Text for analysis:

Many of the country’s 10,000-plus Afghan asylum seekers have remained in Turkey for eight years while waiting for resettlement in the West. The will to accept them has been low, and in May of 2013, the UN froze the asylum applications of all Afghans in Turkey.

Though the UN recently agreed to unfreeze the asylum requests of unaccompanied minors and other needy Afghans, “it has marooned over 10,000 people”, said Zakira Heknat, an Afghan national and volunteer at the Afghan Refugee Association of Turkey. “These people spent their savings here hoping for something better.”

Their fate reveals an unsavoury truth about resettlement in the West, suggests Ercoban.

“Unfortunately, resettlement is not like waiting in line,” Ercoban said. “Host countries will take some refugees quickly, and will never accept others, no matter how long they wait.”

Back in the cafe, Gegeo wonders how long his family’s own asylum request will take. As Christians, he hopes their application will be fast-tracked by western countries eager to resettle Iraq’s Christian and Yazidi minorities.

Source data:
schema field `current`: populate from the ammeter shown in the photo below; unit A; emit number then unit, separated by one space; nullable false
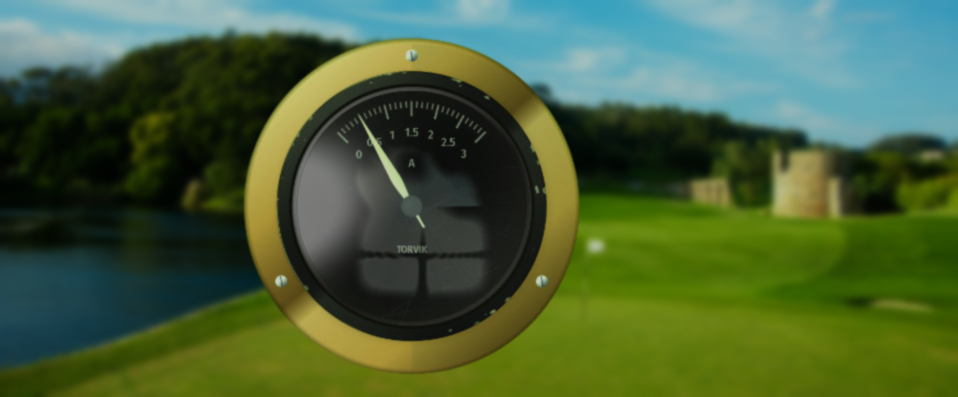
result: 0.5 A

Required work:
[1] Name every person identified by name in the text on asylum seekers in Turkey.
[2] Extend the text on asylum seekers in Turkey, picking up after its final sentence.

Answers in order:
[1]
- Zakira Heknat
- Ercoban
- Gegeo

[2]
But Gegeo felt unease as he glanced across the teahouse. “We are not all Christian in this cafe,” he says. “What will happen to my [non-Christian] friends?”

Two tables away, Mashadani wondered about his own fate.

The electrician felt unnerved by a series of anti-refugee attacks which targeted Turkey’s Syrian refugees earlier this year. Down to his last $4,000, he decided last month to board a migrant-packed ship to Bulgaria, a passage that poses considerable risks.

This week, a refugee vessel on a similar trip capsized near the mouth of Istanbul’s Bosporus waterway, killing 24 migrants.

Mashadani’s boat proved luckier: “I have a place to stay for now,” he said in a recent email from Bulgaria. “I won’t be coming back.”